■ What is expected:
Omitting all pictures, retype the entries below exactly as given.

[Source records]
......
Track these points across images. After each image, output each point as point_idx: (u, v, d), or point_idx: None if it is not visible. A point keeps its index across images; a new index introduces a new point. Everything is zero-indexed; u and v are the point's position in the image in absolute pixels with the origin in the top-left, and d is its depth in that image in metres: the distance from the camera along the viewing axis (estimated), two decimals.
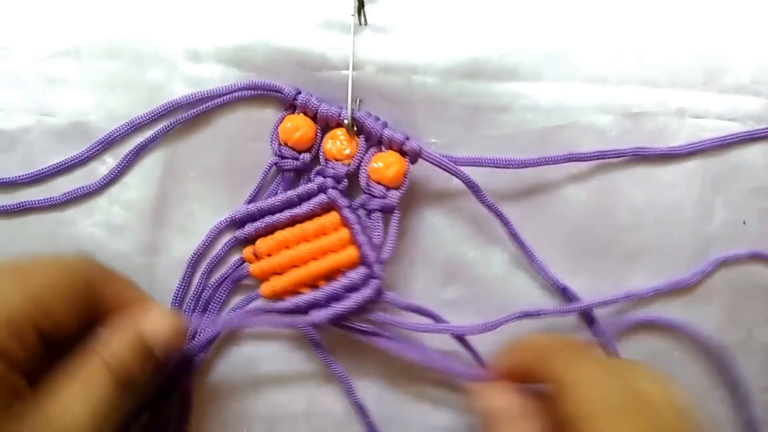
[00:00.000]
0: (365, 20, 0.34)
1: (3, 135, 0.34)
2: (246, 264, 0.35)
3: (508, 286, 0.36)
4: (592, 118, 0.35)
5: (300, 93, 0.34)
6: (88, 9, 0.34)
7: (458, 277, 0.36)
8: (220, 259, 0.35)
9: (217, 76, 0.34)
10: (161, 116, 0.34)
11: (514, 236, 0.35)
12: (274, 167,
......
■ Answer to this exercise:
Track these points across images. After each image, output each point as point_idx: (u, v, d), or point_idx: None if it is not visible. A point keeps its index across images; a new index introduces a new point. Everything is zero-indexed; u and v are the point's position in the image in absolute pixels with the origin in the top-left, and d is its depth in that image in metres: the distance from the camera along the viewing axis (estimated), two decimals.
[00:00.000]
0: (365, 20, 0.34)
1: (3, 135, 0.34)
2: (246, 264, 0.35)
3: (508, 286, 0.36)
4: (592, 118, 0.35)
5: (300, 93, 0.34)
6: (88, 9, 0.34)
7: (458, 277, 0.36)
8: (220, 259, 0.35)
9: (217, 76, 0.34)
10: (161, 116, 0.34)
11: (514, 236, 0.35)
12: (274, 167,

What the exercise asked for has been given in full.